Appendix C: Miscellaneous

There are three parts to this appendix: rebasing models, near aliasing, and AIC. We have already covered the last two here and here, so we focus here on rebasing models.

According to Holmes and Casotto, it is still important to carefully choose the base level (category) for each rating variable to be the one with the highest level of exposures within the rating variable when using penalized regression or lasso credibility procedures.

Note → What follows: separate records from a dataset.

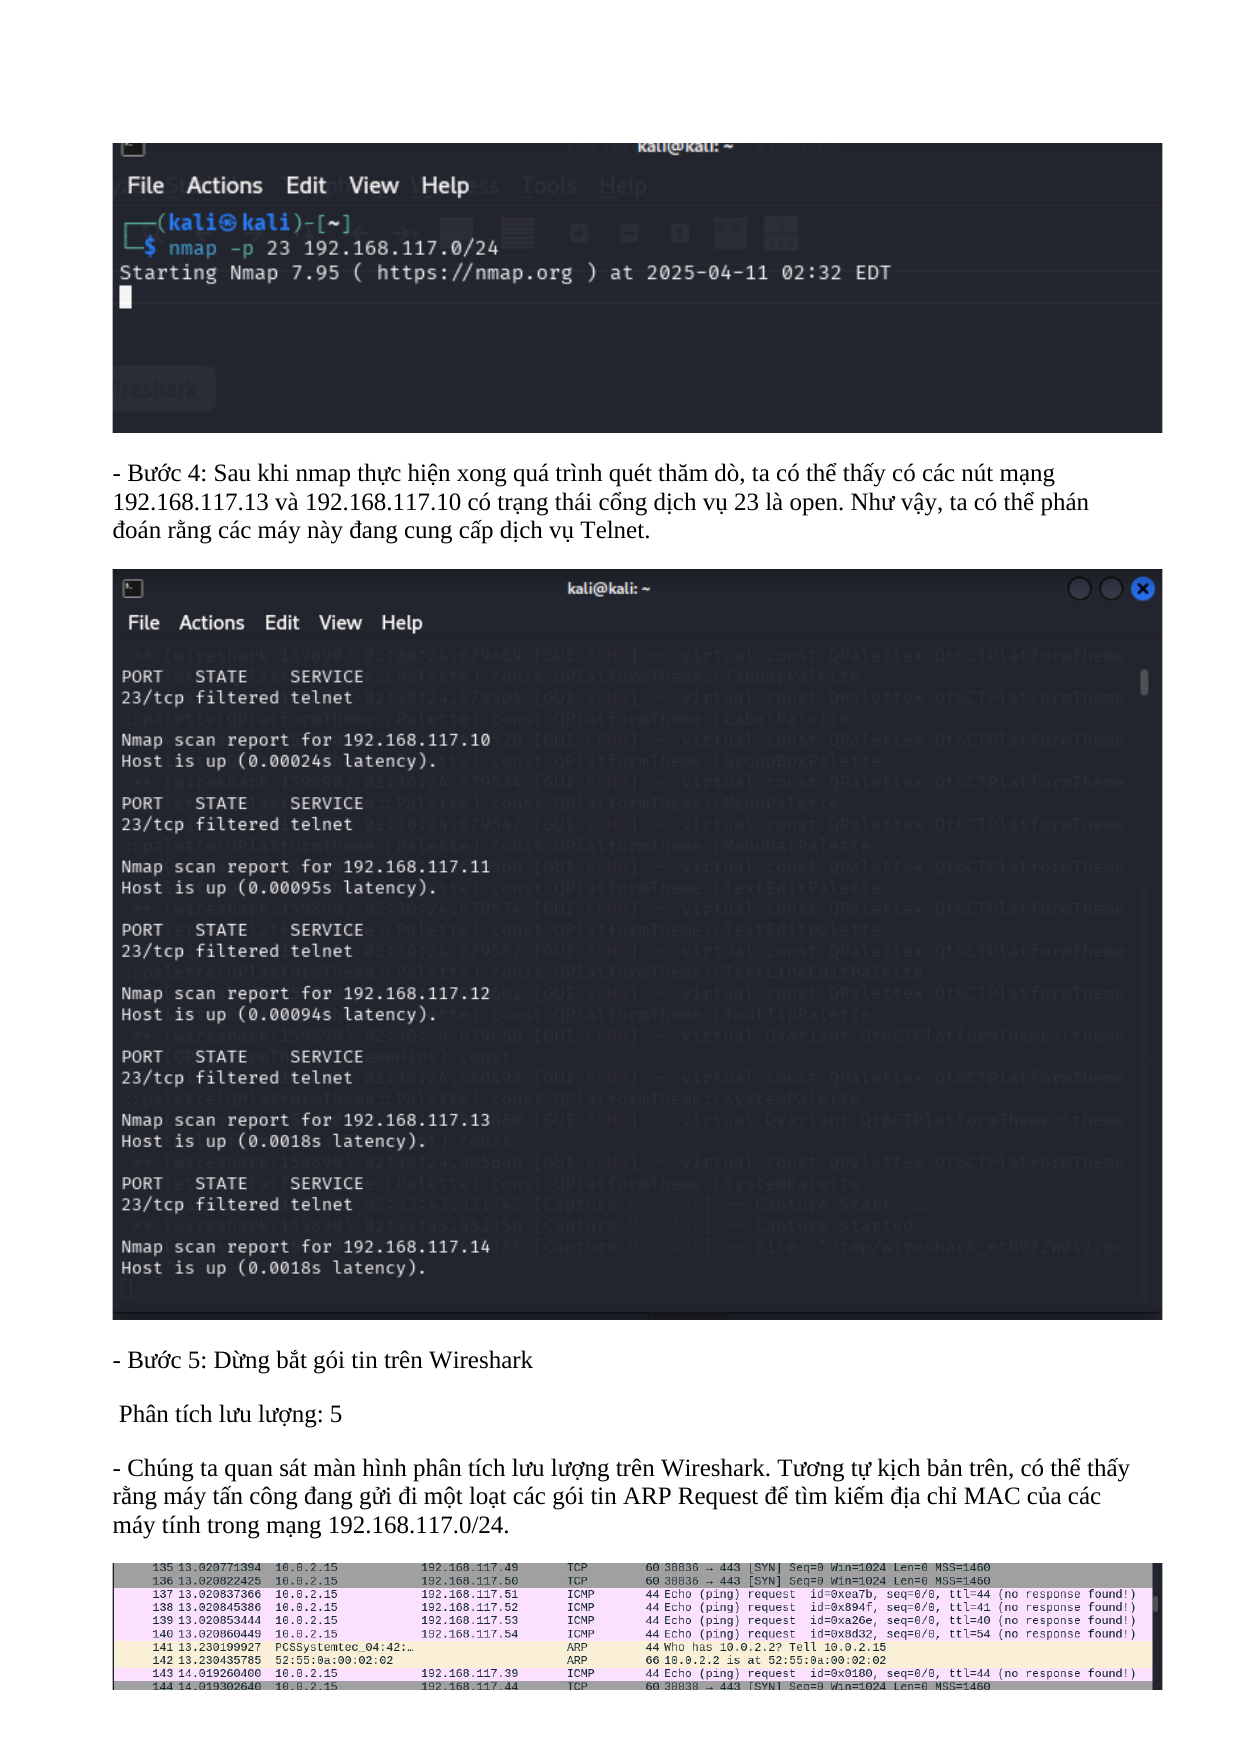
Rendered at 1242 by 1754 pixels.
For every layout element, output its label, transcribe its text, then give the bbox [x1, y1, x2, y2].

picture [112, 1563, 1163, 1690]
picture [112, 569, 1163, 1320]
text Phân tích lưu lượng: 5 [112, 1399, 1138, 1427]
text - Bước 5: Dừng bắt gói tin trên Wireshark [112, 1345, 1138, 1374]
text - Bước 4: Sau khi nmap thực hiện xong quá trình quét thăm dò, ta có thể thấy có các nút mạng 192.168.117.13 và 192.168.117.10 có trạng thái cổng dịch vụ 23 là open. Như vậy, ta có thể phán đoán rằng các máy này đang cung cấp dịch vụ Telnet. [112, 458, 1138, 544]
text - Chúng ta quan sát màn hình phân tích lưu lượng trên Wireshark. Tương tự kịch bản trên, có thể thấy rằng máy tấn công đang gửi đi một loạt các gói tin ARP Request để tìm kiếm địa chỉ MAC của các máy tính trong mạng 192.168.117.0/24. [112, 1453, 1138, 1539]
picture [112, 143, 1163, 433]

After a model has been produced, it may be rebased to present the output in logical or more appropriate format. A common example of this is most cars have airbags on all sides now, so Surround Airbags may have the most exposures in a Comprehensive coverage model and receive a relativity of 1.000. Older vehicles which have Driver Side Only airbags likely have fewer exposures and may be modeled with say a relativity of 1.250. Rather than saying Driver Side Only airbags receive a 25% surcharge, it may be preferable to advertise a discount of 20% for vehicles which have Surround Airbags. This rebasing has no impact on the model scoring and the rate charged is not impacted as long as the base rate is also adjusted.

The following chart is taken from the source. We assume a log-link function and divide the model output for the rating variable by the relativity for Category B, [math]e^{-\beta_1}[/math]. Since the rate charged for Category B risks was the Original Base Rate * [math]e^{\beta_1}[/math], to avoid changing the rate charged we must multiply the Original Base Rate by [math]e^{\beta_1}[/math].

Figure C.1: Rebasing the model output

Appendix D: Sparsity: A Convex Optimization Perspective

This appendix demonstrates lasso regression achieves sparsity because it fits the signal up to a threshold. It's a fairly dense mathematical proof which, in our opinion, is unlikely to be tested on the exam. We're omitting this material to help you focus on the core content; the source is fairly accessible and brief if you're interested in the technical details.